◆ CONSIGNE A ◆
Condensez sous forme de liste le paragraphe du texte sur l’Apec qui commence par « Je n’ai plus le leadership », en conservant ses faits principaux.
◆ CONSIGNE B ◆
Prolongez, s’il vous plaît, le texte sur l’Apec à partir de sa dernière phrase.

◆ EXTRAIT DU TEXTE ◆
+ + + + + + +

Je n’ai plus le leadership au sein du conseil d’administration de l’Apec mais je poursuis dans la fonction de 1ere vice-présidente au nom du Medef. Le parcours est loin d’être terminé, et je suis enthousiaste à l’idée des possibilités qui se présentent avec un Conseil d’Administration sensiblement le même et un nouveau président, qui va poursuivre ses travaux dans la continuité. Ici à Rennes, avec Loïc Gallerand, président du groupe Interaction, je vais m’occuper plus spécifiquement des partenariats en faveur de l’inclusion, en plus de mes missions stratégiques et de lobbying. Je préside également le groupe Kalicéa qui porte entre autres les marques Abaka, MyJob.Company et Calder & partners .Pour rester dans la course il faut se réinventer tous les jours, être à l’écoute des autres et savoir rendre service. Je suis et je reste une bretonne, les deux pieds bien ancrés dans le sol, qui regarde la mer pour voir d’où vient le vent.

+ + + + + + +

◆ EXTRAITS DES FICHES ◆

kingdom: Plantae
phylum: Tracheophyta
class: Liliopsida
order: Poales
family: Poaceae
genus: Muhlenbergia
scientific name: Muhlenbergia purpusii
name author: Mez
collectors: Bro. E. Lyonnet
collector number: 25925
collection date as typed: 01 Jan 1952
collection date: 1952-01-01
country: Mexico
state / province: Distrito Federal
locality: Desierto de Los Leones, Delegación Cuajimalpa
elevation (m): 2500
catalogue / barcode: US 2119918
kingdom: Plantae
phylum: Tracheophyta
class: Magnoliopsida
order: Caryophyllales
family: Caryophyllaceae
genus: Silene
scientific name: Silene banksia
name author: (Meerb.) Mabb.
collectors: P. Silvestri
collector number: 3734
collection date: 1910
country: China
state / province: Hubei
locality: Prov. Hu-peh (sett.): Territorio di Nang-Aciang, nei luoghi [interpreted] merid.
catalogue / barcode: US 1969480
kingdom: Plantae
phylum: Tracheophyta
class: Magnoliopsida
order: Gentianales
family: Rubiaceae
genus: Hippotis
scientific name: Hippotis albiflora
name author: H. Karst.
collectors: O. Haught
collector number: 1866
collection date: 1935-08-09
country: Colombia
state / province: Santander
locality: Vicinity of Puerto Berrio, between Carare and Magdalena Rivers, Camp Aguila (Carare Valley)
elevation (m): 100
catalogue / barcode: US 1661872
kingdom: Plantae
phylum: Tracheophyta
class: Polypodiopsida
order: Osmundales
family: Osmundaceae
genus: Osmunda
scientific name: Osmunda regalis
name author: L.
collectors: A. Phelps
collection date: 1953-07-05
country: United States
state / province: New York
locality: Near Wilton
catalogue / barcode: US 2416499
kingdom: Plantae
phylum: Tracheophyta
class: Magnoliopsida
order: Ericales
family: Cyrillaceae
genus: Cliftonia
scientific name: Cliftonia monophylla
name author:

+ + + + + + +

◆ RÉPONSE A ◆
- Je ne dirige plus le conseil d’administration de l’Apec, mais j’en reste 1re vice-présidente au nom du Medef.
- Le conseil d’administration reste sensiblement le même, et un nouveau président poursuivra ses travaux dans la continuité.
- À Rennes, avec Loïc Gallerand, président du groupe Interaction, je m’occuperai plus spécifiquement des partenariats en faveur de l’inclusion, en plus de mes missions stratégiques et de lobbying.
- Je préside aussi le groupe Kalicéa, qui porte notamment les marques Abaka, MyJob.Company et Calder & partners.
- Pour rester dans la course, il faut se réinventer chaque jour, être à l’écoute des autres et savoir rendre service.
- Je reste une Bretonne, les deux pieds bien ancrés dans le sol, qui regarde la mer pour voir d’où vient le vent.

◆ RÉPONSE B ◆
*L’Apec est composé de représentants des entreprises (Medef, CPME et U2P) et des cinq centrales syndicales représentant les cadres salariés du secteur privé : CFE-CGC, CFDT, CGT, FO et CFTC, le conseil d’administration de l’APEC fixe les orientations stratégiques nécessaires au fonctionnement de l’organisme. Il aide également les entreprises à recruter en particulier les TPE-PME et fait office de centre d’observatoire de référence du marché des cadres en France.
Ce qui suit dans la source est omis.